Amy Greenfield and Debra Jenks CURATED BY LYNN DEL SOL
Marcy Brafman and Michael Zansky CURATED BY DAVID GIBSON
Tom Bogaert and Sally Curcio CURATED BY LINDA GRIGGS
Gabert Farrar and Annysa Ng CURATED BY JENNIFER JUNKERMEIER
Kaeko Shabana and Paul Richmond CURATED BY SAVANNAH SPIRIT
When I first saw the space which was to become LZ Project Space, it made me think of little back rooms in galleries everywhere, which are sometimes offices and sometimes storage facilities, but which always hold the evidence of future achievement. Whether packed up in crates and bubble wrap or hanging just above the gallery director’s desk, what is found in back rooms is the next thing to grace the gallery walls. I thought, what if this became a motif for a group exhibition, even a biennial? Using the rarified territory of the back room as a model for organized visions of current and future talent seemed very interesting. I have invited other curators to add to the mix, filling a small space on a side street and making it into a curiosity cabinet of curatorial approaches to the ‘new’ and the ‘next’. What interests me as a curator is the act of translation, and the varieties of presentation which make it possible. All art does this, but group exhibitions do it in a way that makes us super-conscious of how it’s being achieved. I chose to call this exhibition a “biennial” because I wanted to draw the visitor’s attention to the spectacle, or paradox, of looking at art and thinking not just about each work, but the intentions of the curators, who were merely asked to suggest two great contemporary artists. -David Gibson, curator
Here they are in their own words:
I love Debra.
_ _ _ _ _
GIVEN INSTRUCTION
Carry on the LZ Project Space exhibition text past its final line, "I love Debra." The items after this text aren't needed for anything here.

EXCERPTED RECORDS
_ _ _ _ _
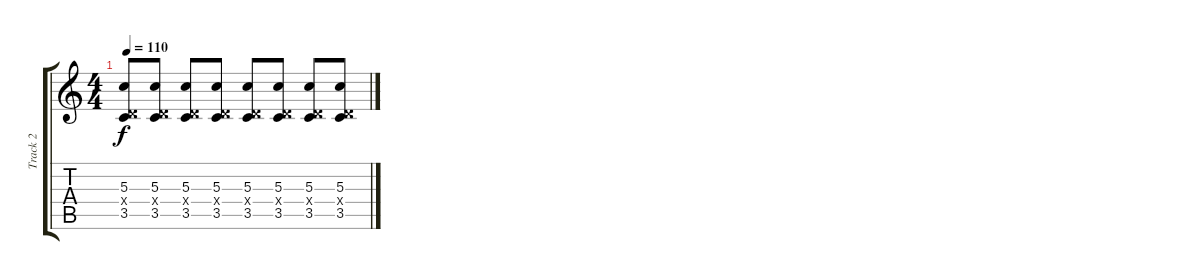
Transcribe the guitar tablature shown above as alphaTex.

\track ("Track 2" "Track 2") {instrument distortionguitar}
\staff {score tabs}
\tuning (E4 B3 G3 D3 A2 E2) {hide}
\ts (4 4)
\tempo 110
\clef g2
\ks c
(5.3 0.4{x} 3.5).8{dy f} (5.3 0.4{x} 3.5).8 (5.3 0.4{x} 3.5).8 (5.3 0.4{x} 3.5).8 (5.3 0.4{x} 3.5).8 (5.3 0.4{x} 3.5).8 (5.3 0.4{x} 3.5).8 (5.3 0.4{x} 3.5).8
_ _ _ _ _
WRITTEN ANSWER
I love Amy.
I love that they play well together.
I love that they seem mystified by their own talents.
I love that they get caught up in a world they created
I love that art can float through time. Works that stare down the clock.
I love that the nude is timeless and Amy seems so statuesque thrashing and crumbling into the silt.
I love a story that can read and re-read, translated and reinterpreted
I love that Debra will continue to write and re-write long after the it was due.
And I love her shade of blue.
I love that art can be all the things you didn’t say
And some of the things you removed
Partial bits of you mistakes and a dash of your challenges
And mostly that what you see here is only a small glimpse into an artist eye.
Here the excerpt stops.